Hier ein Kartenleser mit USB3:
DeLOCK 3.5" USB 3.0 Card Reader 4 Slot ab €' '40,69 (2019) | Preisvergleich Geizhals Deutschland,
InLine 3.5" Frontpanel, 1x USB 3.0, Multifunktionspanel ab €' '29,80 (2019) | Preisvergleich Geizhals Deutschland,
InLine 3.5" Frontpanel, 1x USB 3.0, 3x USB 2.0 ab €' '27,10 (2019) | Preisvergleich Geizhals Deutschland.



TobiasClaren schrieb:


> So eine Intern-USB3-Blende mit Kabel könnte es geben (ist da was bekannt?).


Genau das hat doch die Karte (19polig).
Da muß halt eine USB3 Blende dran, wie vorgeschlagen.


TobiasClaren schrieb:


> "Immerhin I5 650" war ernst gemeint? Interessiert mich jetzt wirklich  .

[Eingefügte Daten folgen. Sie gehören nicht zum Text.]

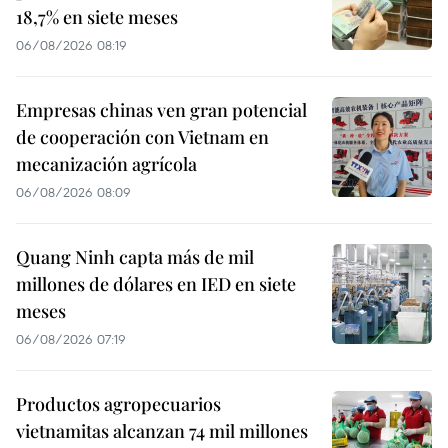
18,7% en siete meses
06/08/2026 08:19
Empresas chinas ven gran potencial
de cooperación con Vietnam en
mecanización agrícola
06/08/2026 08:09
Quang Ninh capta más de mil
millones de dólares en IED en siete
meses
06/08/2026 07:19
Productos agropecuarios
vietnamitas alcanzan 74 mil millones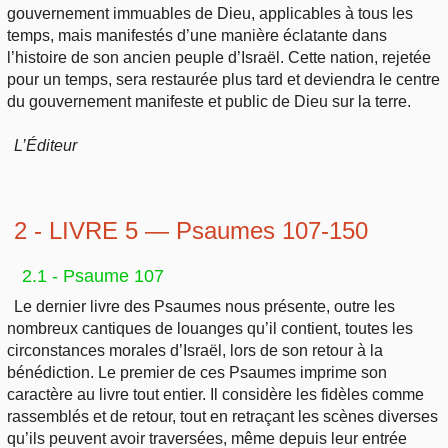
gouvernement immuables de Dieu, applicables à tous les
temps, mais manifestés d’une manière éclatante dans
l’histoire de son ancien peuple d’Israël. Cette nation, rejetée
pour un temps, sera restaurée plus tard et deviendra le centre
du gouvernement manifeste et public de Dieu sur la terre.
L’Éditeur
2 - LIVRE 5 — Psaumes 107-150
2.1 - Psaume 107
Le dernier livre des Psaumes nous présente, outre les
nombreux cantiques de louanges qu’il contient, toutes les
circonstances morales d’Israël, lors de son retour à la
bénédiction. Le premier de ces Psaumes imprime son
caractère au livre tout entier. Il considère les fidèles comme
rassemblés et de retour, tout en retraçant les scènes diverses
qu’ils peuvent avoir traversées, même depuis leur entrée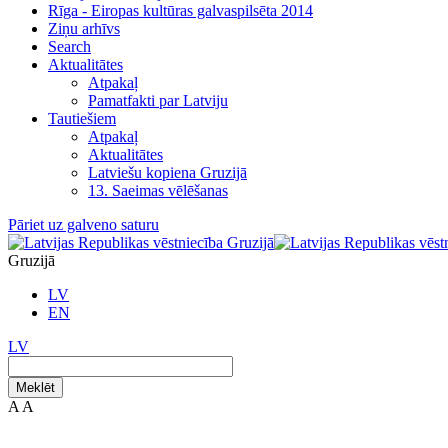
Rīga - Eiropas kultūras galvaspilsēta 2014
Ziņu arhīvs
Search
Aktualitātes
Atpakaļ
Pamatfakti par Latviju
Tautiešiem
Atpakaļ
Aktualitātes
Latviešu kopiena Gruzijā
13. Saeimas vēlēšanas
Pāriet uz galveno saturu
Gruzijā
LV
EN
LV
Meklēt
A
A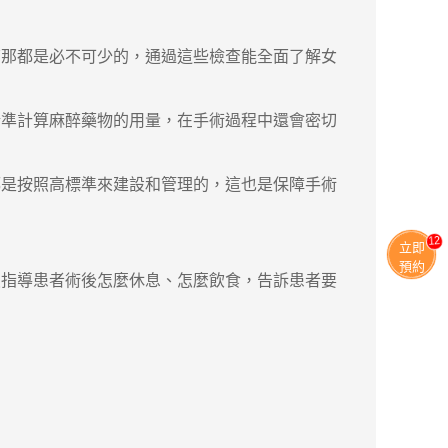
那都是必不可少的，通過這些檢查能全面了解女
準計算麻醉藥物的用量，在手術過程中還會密切
是按照高標準來建設和管理的，這也是保障手術
11
立即
預約
指導患者術後怎麼休息、怎麼飲食，告訴患者要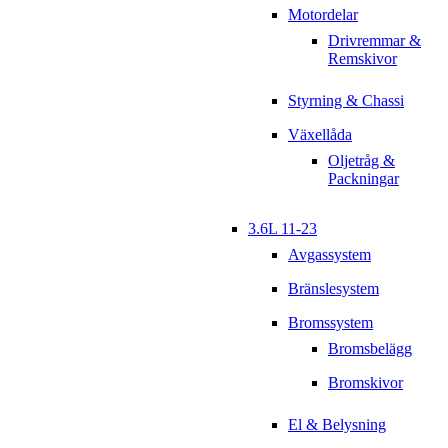
Motordelar
Drivremmar &
Remskivor
Styrning & Chassi
Växellåda
Oljetråg &
Packningar
3.6L 11-23
Avgassystem
Bränslesystem
Bromssystem
Bromsbelägg
Bromskivor
El & Belysning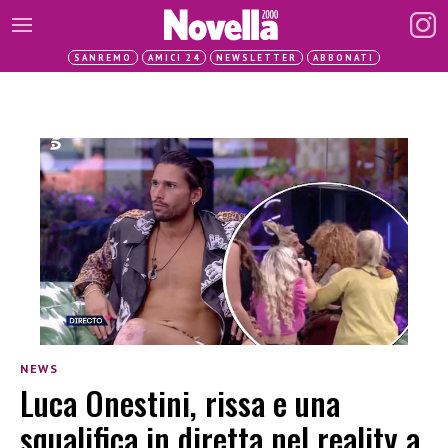
SANREMO
AMICI 24
NEWSLETTER
ABBONATI
NEWS
Luca Onestini, rissa e una
squalifica in diretta nel reality a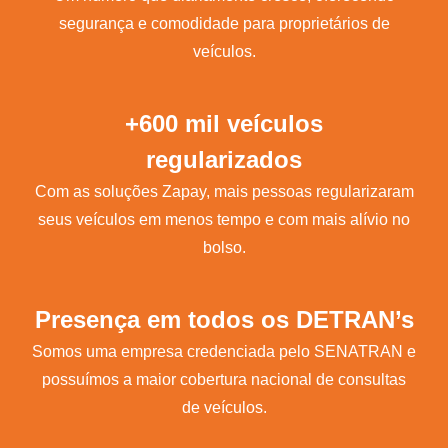
segurança e comodidade para proprietários de
veículos.
+600 mil veículos
regularizados
Com as soluções Zapay, mais pessoas regularizaram
seus veículos em menos tempo e com mais alívio no
bolso.
Presença em todos os DETRAN’s
Somos uma empresa credenciada pelo SENATRAN e
possuímos a maior cobertura nacional de consultas
de veículos.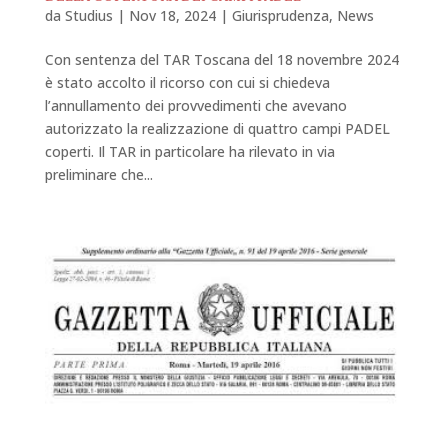
da
Studius
|
Nov 18, 2024
|
Giurisprudenza
,
News
Con sentenza del TAR Toscana del 18 novembre 2024
è stato accolto il ricorso con cui si chiedeva
l’annullamento dei provvedimenti che avevano
autorizzato la realizzazione di quattro campi PADEL
coperti. Il TAR in particolare ha rilevato in via
preliminare che...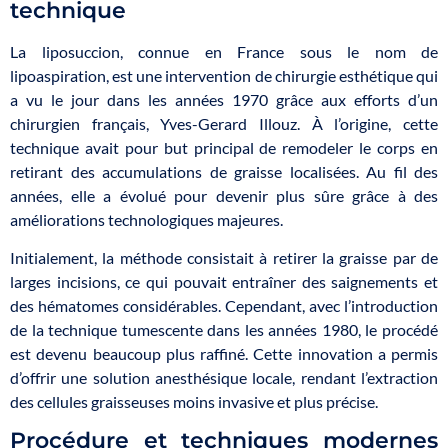
technique
La liposuccion, connue en France sous le nom de
lipoaspiration, est une intervention de chirurgie esthétique qui
a vu le jour dans les années 1970 grâce aux efforts d’un
chirurgien français, Yves-Gerard Illouz. À l’origine, cette
technique avait pour but principal de remodeler le corps en
retirant des accumulations de graisse localisées. Au fil des
années, elle a évolué pour devenir plus sûre grâce à des
améliorations technologiques majeures.
Initialement, la méthode consistait à retirer la graisse par de
larges incisions, ce qui pouvait entraîner des saignements et
des hématomes considérables. Cependant, avec l’introduction
de la technique tumescente dans les années 1980, le procédé
est devenu beaucoup plus raffiné. Cette innovation a permis
d’offrir une solution anesthésique locale, rendant l’extraction
des cellules graisseuses moins invasive et plus précise.
Procédure et techniques modernes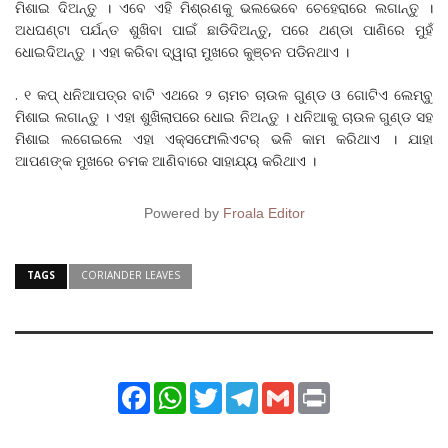
ମିଶାଇ ଦିଅନ୍ତୁ । ଏବେ ଏହି ମିଶ୍ରଣକୁ ଭଲଭେବେ ଚେହେରାରେ ଲଗାନ୍ତୁ ।
ଅଧଘଣ୍ଟା ପର୍ଯନ୍ତ ଶୁଖିବା ପାଇଁ ଛାଡିଦିଅନ୍ତୁ, ପରେ ଥଣ୍ଡା ପାଣିରେ ମୁହଁ
ଧୋଇଦିଅନ୍ତୁ । ଏହା କରିବା ଦ୍ୱାରା ମୁଖରେ କୁଞ୍ଚନ ପଡିନଥାଏ ।
. ୧ କପ୍ ଧନିଆପତ୍ର ବାଟି ଏଥରେ ୨ ଚାମଚ ଚାଉଳ ଗୁଣ୍ଡ ଓ ଗୋଟିଏ ଲେମ୍ବୁ
ମିଶାଇ ଲଗାନ୍ତୁ । ଏହା ଶୁଖିଲାପରେ ଧୋଇ ନିଅନ୍ତୁ । ଧନିଆକୁ ଚାଉଳ ଗୁଣ୍ଡ ସହ
ମିଶାଇ ଲଗେଇଲେ ଏହା ଏକ୍ସଫୋଲିଏଟର୍ ଭଳି କାମ କରିଥାଏ । ଯାହା
ଆପଣଙ୍କ ମୁଖରେ ଚମକ ଆଣିବାରେ ସାହାଯ୍ୟ କରିଥାଏ ।
Powered by
Froala Editor
TAGS
CORIANDER LEAVES
Facebook
WhatsApp
Twitter
Telegram
Gmail
Print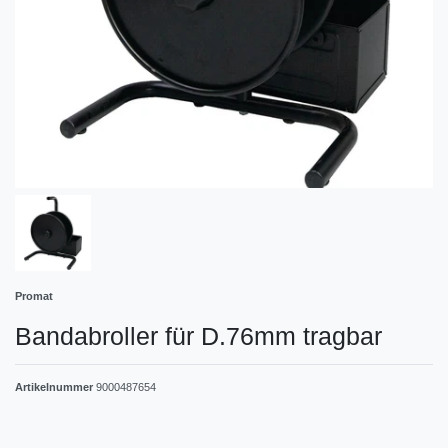
Promat
Bandabroller für D.76mm tragbar
Artikelnummer
9000487654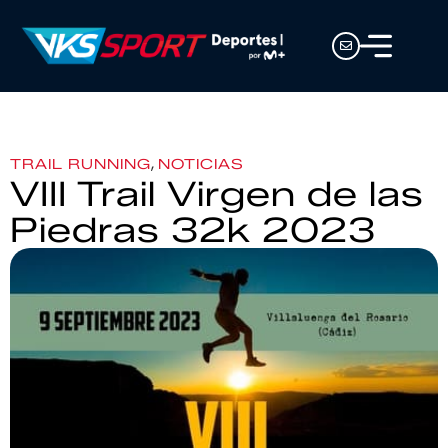
,
TRAIL RUNNING
NOTICIAS
VIII Trail Virgen de las
Piedras 32k 2023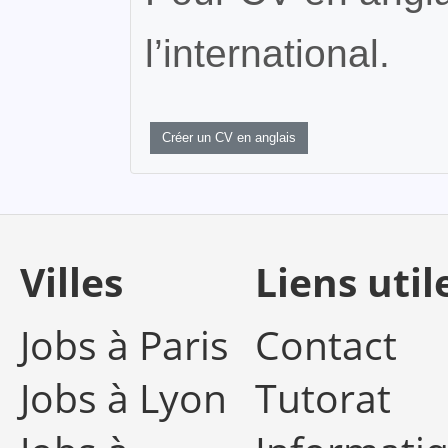
l’international.
Créer un CV en anglais
Villes
Liens util
Jobs à Paris
Contact
Jobs à Lyon
Tutorat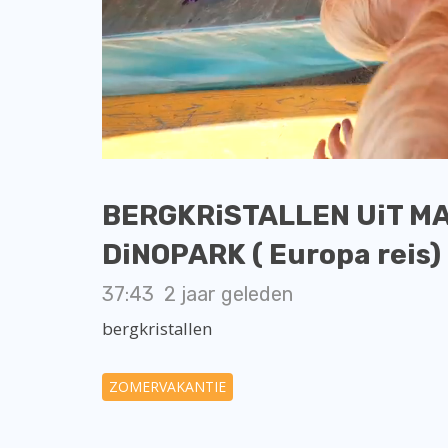
BERGKRiSTALLEN UiT M
DiNOPARK ( Europa reis) 
37:43
2 jaar geleden
bergkristallen
ZOMERVAKANTIE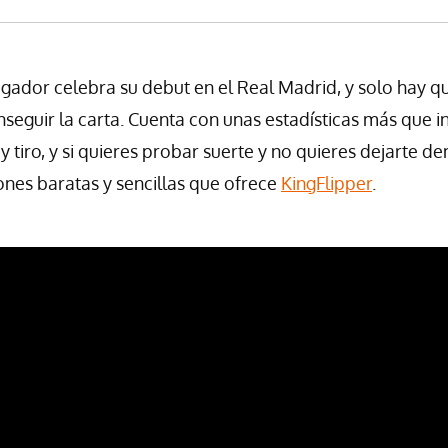
jugador celebra su debut en el Real Madrid, y solo hay 
nseguir la carta. Cuenta con unas estadísticas más que i
y tiro, y si quieres probar suerte y no quieres dejarte d
iones baratas y sencillas que ofrece
KingFlipper
.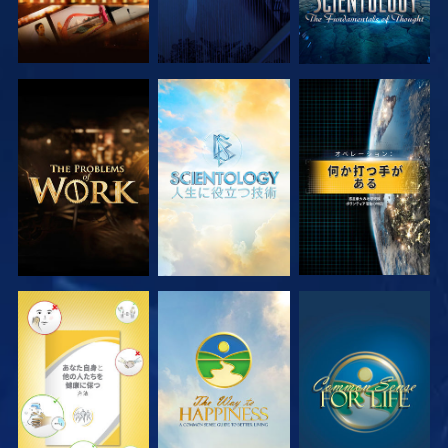
シリーズを探求
シリーズを探求
観る
観る
観る
観る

Ein i5 ist ein i5 und wird wahrscheinlich immer ein i5 bleiben.
Ich hab auch einen (6500).


TobiasClaren schrieb:


> Ein Toughbook hier hat auch eine CPU der ersten I-5-Generation,


 Jetzt bitte nicht Äpfel mit Birnen vergleichen.
Ein Notebookprozessor hat mit einem Desktop nicht viel gemein.


----------



## TobiasClaren (26. Januar 2019)

Hinter dem Slot ist keine "Blende".
Nichts wo man dieses Metallblech rausnimmt, und eine Karte so einsetzt dass deren Anschüsse hinten zugänglich sind.

Kartenleser inkl. USB3-Port fand Ich für €10 inkl. Porto.




> Genau das hat doch die Karte (19polig).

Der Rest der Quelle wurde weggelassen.